Almanya’nın Lützerath köyünün yıkılıp kömür maden alanı yapılmasına karşı süren direniş, polis şiddetiyle yeni bir evreye girdi. Yeşil’lerin de hükümette olduğu bir dönemde ekolojik direnişe karşı Almanya’nın bütün eyaletlerinden polisler mobilize edildi.
İşgal eylemini sonlandırma operasyonuna karşı direniş de daha fiili meşru boyutlar aldı. İki eylemci köyün altında tüneller kazarak ve o tünellerde konumlanarak işgale karşı direndi.
Haftasonu düzenlenen kitlesel yürüyüşe Almanya’dan birçok genç katıldı. Fridays for Future hareketinin kurucusu Greta Thunberg de eylemde yerini aldı.
Denilebilinir ki Lützenrath direnişi, pandemiyle kesintiye uğrayan ekolojik hareketinin yeniden canlandığı bir momente dönüştü.
Direniş, üç bakımdan önemli.
Birincisi, Lützenrath direnişi ekolojik uyanışın burjuva “yansıması” olarak Yeşil’lerin hükümetleşmesinden sonra partiyi ve “yeni yeşil hükümetin” sermaye diktatörlüğü niteliğini teşhir etti. Bu bakımdan yüzbinlerce gencin desteğini alan Yeşil’lerin son kertede çevre ve iklimi değil, RWE gibi bir enerji tekelinin çıkarlarını koruduğu görülmüş oldu.
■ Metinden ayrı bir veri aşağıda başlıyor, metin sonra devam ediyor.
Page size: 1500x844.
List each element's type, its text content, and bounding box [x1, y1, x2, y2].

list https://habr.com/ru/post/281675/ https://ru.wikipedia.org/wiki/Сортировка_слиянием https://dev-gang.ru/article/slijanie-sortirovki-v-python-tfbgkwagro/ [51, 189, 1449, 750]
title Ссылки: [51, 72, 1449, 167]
İkincisi, direniş enternasyonalist ve sosyal yönü güçlüydü. Örneğin Rojava devrimiyle ve Filistin kurtuluş mücadelesiyle dayanışmayı canlı tuttu. Örneğin yeni saldırıya karşı direnişin ilk günü eylemciler MLKP komutanları Zeki Gürbüz (Ahmet Şoreş) ve Özgür Namoğlu’nu (Fırat Neval) direniş alanında andılar.
Üçüncüsü, direniş fiili meşru mücadele ve kitle şiddetinin çeşitli araçlarını da devreye koyarak ekoloji mücadelesinde yeni ufuklar açtı. Saha savunmasında militan bir taktik izlendi. Tünel taktiği, Alman burjuva devletini şaşkına uğrattı, polis geri çekilmek zorunda kaldı. En son dev ekskavatörün kuşatılması, vidalarının sökülmesi eylemi etkili oldu.
Tabi ki dayanışma eylemleri de etkiliydi.
Yeşil’lerin parti bürolarının da işgal edilmesi ayrıca fiili meşru sahada “yeşil kapitalist”lerin teşhiri bakımından dikkate değerdi.
Lützenrath tabi ki de bir eşik.
Trafik lambası (SPD-Yeşiller-FDP) koalisyonu, çevre düşmanı, vaad edilen iklim koruma planlarını uygulamayan bir hükümet olacağını ilan etmiş oldu. Bu bakımdan Yeşil’lerin hükümetleşmesi ekoloji hareketindeki burjuva ve emekçi çözüm arasındaki uçurumu daha da derinleştirdi. Bu eğilim, ekoloji hareketinin fiili meşru, enternasyonalist ve sosyal sorunların çözümüyle de iç içe geçen bir biçimde gelişmesinin olanaklarını da arttırıyor.
Öyle görülüyor ki, pandemiyle kesintiye uğrayan hareket, daha güçlü ve radikal biçimde sermaye düzenine karşı yeniden uyanıyor.